When you look up the word Philosophy in the Stanford Encyclopedia of PHILOSOPHY, you won’t find a definition. If you look up the word in other prominent sources – e.g., the Internet Encyclopedia of Philosophy and the Catholic (New Advent) Encyclopedia – you will get a long history of what different philosophers thought about the word ‘philosophy’ throughout the ages. All formal articles dealing with the subject end without a crisp definition of this enigmatic term. No one alive today has any idea what Philosophy means or is supposed to be about. You have no choice but to rely on the definition you find in the Wikipedia. However, the Wikipedia is dismissed by many as an informal source. In other words, there is no formal, scientific definition of Philosophy.

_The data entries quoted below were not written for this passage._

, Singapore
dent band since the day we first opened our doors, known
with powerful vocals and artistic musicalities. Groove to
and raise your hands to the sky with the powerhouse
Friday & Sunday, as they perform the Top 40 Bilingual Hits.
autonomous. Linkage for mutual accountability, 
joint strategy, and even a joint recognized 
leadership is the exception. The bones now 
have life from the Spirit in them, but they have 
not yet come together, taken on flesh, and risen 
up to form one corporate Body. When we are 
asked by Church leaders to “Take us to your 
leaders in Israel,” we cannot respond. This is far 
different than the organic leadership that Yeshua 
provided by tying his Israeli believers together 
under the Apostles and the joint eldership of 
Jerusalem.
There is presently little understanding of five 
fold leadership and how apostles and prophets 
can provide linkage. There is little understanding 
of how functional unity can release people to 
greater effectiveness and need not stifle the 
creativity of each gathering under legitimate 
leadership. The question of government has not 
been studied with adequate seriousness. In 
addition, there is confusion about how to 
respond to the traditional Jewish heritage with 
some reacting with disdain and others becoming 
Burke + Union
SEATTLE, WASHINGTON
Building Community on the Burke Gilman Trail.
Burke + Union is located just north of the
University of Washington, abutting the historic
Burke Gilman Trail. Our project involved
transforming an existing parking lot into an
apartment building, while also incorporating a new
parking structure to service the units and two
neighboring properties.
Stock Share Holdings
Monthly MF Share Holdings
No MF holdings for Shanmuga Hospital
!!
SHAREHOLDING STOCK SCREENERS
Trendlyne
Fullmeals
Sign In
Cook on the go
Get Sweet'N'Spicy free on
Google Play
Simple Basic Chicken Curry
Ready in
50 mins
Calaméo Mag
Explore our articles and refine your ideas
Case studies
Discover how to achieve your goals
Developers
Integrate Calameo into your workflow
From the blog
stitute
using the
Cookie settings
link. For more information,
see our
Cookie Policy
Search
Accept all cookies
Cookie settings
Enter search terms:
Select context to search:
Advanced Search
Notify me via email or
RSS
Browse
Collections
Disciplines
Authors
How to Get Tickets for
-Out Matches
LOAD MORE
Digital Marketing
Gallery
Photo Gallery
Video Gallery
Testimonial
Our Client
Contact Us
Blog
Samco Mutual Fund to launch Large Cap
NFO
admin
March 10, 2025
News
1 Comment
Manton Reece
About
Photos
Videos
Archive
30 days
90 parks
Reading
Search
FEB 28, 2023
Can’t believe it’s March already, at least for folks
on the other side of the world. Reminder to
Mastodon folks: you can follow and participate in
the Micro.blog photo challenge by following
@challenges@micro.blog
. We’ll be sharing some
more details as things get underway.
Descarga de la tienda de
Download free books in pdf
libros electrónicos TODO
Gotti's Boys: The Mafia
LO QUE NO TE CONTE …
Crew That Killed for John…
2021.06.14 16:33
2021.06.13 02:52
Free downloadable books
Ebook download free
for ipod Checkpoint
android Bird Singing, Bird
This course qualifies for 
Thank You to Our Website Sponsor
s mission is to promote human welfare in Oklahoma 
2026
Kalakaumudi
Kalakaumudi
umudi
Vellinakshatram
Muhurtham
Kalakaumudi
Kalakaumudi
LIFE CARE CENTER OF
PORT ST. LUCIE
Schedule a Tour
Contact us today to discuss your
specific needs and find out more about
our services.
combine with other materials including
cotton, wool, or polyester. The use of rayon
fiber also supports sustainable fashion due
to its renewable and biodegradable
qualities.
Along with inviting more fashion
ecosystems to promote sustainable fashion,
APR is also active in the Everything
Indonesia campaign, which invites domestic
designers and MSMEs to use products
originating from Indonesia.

The informal definition of Philosophy
The Wikipedia may be regarded as an informal source, but, as a result, it is probably a more important source than the so-called ‘formal’ and ‘respectable’ ones. The Wikipedia provides a version of words as understood by the majority of the population. Therefore, if the ‘formal’ and ‘respectable’ sources which are allegedly peer-reviewed cannot define a term, we have to go with the notion that the great majority of the global population has of that word.
“Philosophy (love of wisdom) is the study of general and fundamental questions about existence, knowledge, values, reason, mind, and language.” (Wikipedia)
The Wikipedia article clarifies that classic philosophical questions include:
Is it possible to know anything and to prove it?
What is most real?
Is there a best way to live?
Is it better to be just or unjust (if one can get away with it)?
Do humans have free will?
It becomes readily apparent that none of these questions come down to anything but opinions. It is thus that ‘philosophy’ has been and is routinely equated with opinion (e.g., “That is his philosophy.”).
The 6 branches of ‘philosophy’
We verify this conclusion when we look at the six branches of philosophy that have sprouted from these vague notions:
Aesthetics: What is beautiful?
Ethics: What is good?
Epistemology: What is knowledge?
Logic: How do I know it?
Political Philosophy: How should we act?
Metaphysics: What exists?
It is as a result of blurring the lines between Physics and Philosophy that we have no mainstream rational explanations today for how the Universe works. The amusing physical interpretations that contemporary Mathematical so-called ‘physics’ offers cannot be taken seriously by those few rational individuals that still remain on Earth [e.g., a particle can be at two places at once (Quantum Mechanics), a star orbits a zero-dimensional, massive ‘singularity’ (General Relativity)].